[[ Data records, beginning ]]

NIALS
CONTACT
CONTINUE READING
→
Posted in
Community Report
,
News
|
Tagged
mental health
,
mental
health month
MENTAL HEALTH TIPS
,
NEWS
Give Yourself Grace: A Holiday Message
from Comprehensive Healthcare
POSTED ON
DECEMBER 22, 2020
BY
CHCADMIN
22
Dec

[[ Data records, end ]]
[[ Data records, beginning ]]

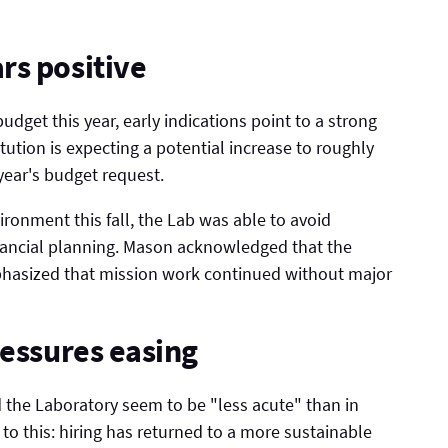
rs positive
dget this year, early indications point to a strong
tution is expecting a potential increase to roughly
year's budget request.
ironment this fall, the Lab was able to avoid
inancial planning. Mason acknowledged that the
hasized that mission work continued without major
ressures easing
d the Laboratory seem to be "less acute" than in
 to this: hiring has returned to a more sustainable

[[ Data records, end ]]

» **Task item**: Reproduce the lines of the entries above from the one with "dget this year, early" to the one with "to this: hiring", both included, exactly and without any other line.

» **Output below**:
dget this year, early indications point to a strong
tution is expecting a potential increase to roughly
year's budget request.
ironment this fall, the Lab was able to avoid
inancial planning. Mason acknowledged that the
hasized that mission work continued without major
ressures easing
d the Laboratory seem to be "less acute" than in
 to this: hiring has returned to a more sustainable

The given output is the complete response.